Gespot: Christian Plas
omslagfoto: Ninara, CC BY

Tabellen: Klimaatongelijkheidsrapport, CC BY

Reacties

1 Kans, Lucas; Bothe, Philip; Voituriez, Tancrede (2023): Climate Inequality Report 2023: World Inequality Lab. Online: https://wid.world/wp-content/uploads/2023/01/CBV2023-ClimateInequalityReport-3.pdf

2 https://www.sdgwatch.at/de/ueber-sdgs/

3 https://blogs.worldbank.org/developmenttalk/half-global-population-lives-less-us685-person-day

4 De pandemie heeft in 2020 nog eens 70 miljoen mensen onder de armoedegrens geduwd, wat het aantal op 719 miljoen brengt. De armste 40% van de wereldbevolking verloor gemiddeld 4%: van hun inkomen, de rijkste 20% slechts 2%: https://www.worldbank.org/en/news/press-release/2022/10/05/global-progress-in-reducing-extreme-poverty-grinds-to-a-halt

5 ZBDollar, David & Kraay, Art (2002): "Groei is goed voor de armen", Journal of Economic Growth, Vol. 7, nee. 3, 195-225. https://www.jstor.org/stable/40216063

6 Zie ons bericht https://at.scientists4future.org/2022/04/19/mythos-vom-gruenen-wachstum/

7 Vogel, Yefim; Steinberger, Julia K.; O'Neill, Daniel W.; Lam, William F.; Krishnakumar, Jaya (2021): Sociaal-economische voorwaarden voor het bevredigen van menselijke behoeften bij een laag energieverbruik: een internationale analyse van sociale voorzieningen. In: Global Environmental Change 69, blz. 102287. DOI: 10.1016/j.gloenvcha.2021.102287.

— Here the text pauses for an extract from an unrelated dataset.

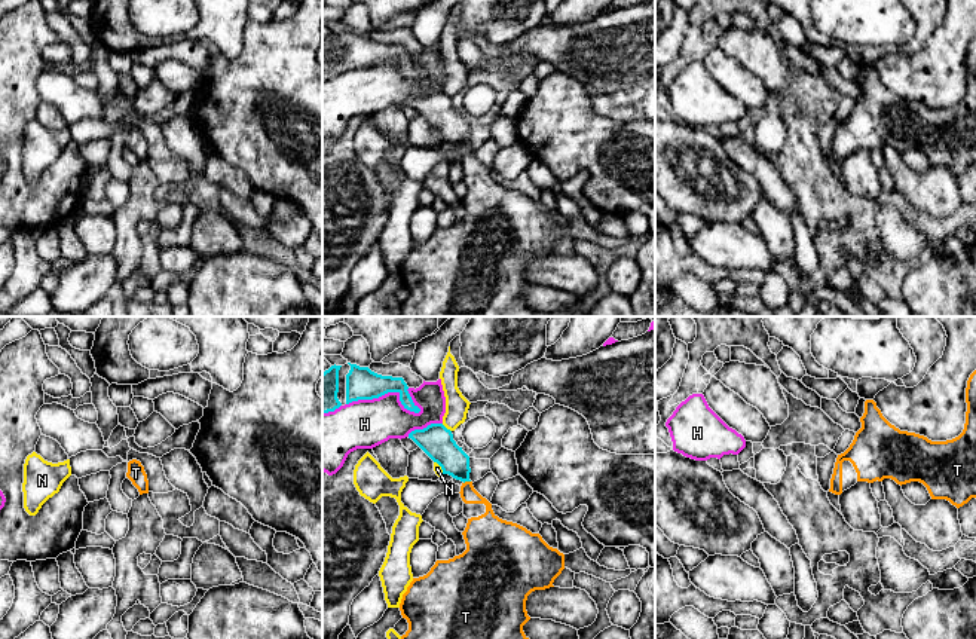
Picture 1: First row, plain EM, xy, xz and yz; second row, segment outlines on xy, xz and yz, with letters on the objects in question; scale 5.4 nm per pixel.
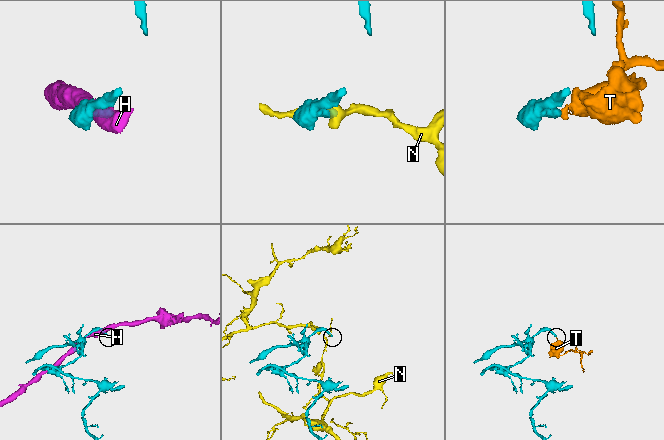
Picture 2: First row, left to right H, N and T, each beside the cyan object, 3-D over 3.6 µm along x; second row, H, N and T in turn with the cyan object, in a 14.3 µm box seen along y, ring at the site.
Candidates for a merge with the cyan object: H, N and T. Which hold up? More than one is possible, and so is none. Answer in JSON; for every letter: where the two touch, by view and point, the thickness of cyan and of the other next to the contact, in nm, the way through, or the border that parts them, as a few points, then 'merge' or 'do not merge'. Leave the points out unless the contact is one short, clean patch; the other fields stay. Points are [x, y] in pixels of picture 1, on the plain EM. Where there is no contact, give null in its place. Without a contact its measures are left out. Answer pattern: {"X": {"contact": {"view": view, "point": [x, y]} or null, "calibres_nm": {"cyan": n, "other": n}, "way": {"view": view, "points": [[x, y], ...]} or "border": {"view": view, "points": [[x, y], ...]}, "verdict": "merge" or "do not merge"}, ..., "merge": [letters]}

8 Coote A, Percy A 2020. De argumenten voor universele basisdiensten. John Wiley & Zonen.

9 https://www.equaltimes.org/polluting-cooking-methods-used-by?lang=en#.ZFtjKXbP2Uk

Dit bericht is gemaakt door de Option Community. Doe mee en post uw bericht!

BETREFFENDE DE BIJDRAGE AAN OPTIE OOSTENRIJK


Geschreven door Martin Auer

Geboren in Wenen in 1951, voormalig muzikant en acteur, freelance schrijver sinds 1986. Diverse prijzen en onderscheidingen, waaronder de titel van hoogleraar in 2005. Studie culturele en sociale antropologie.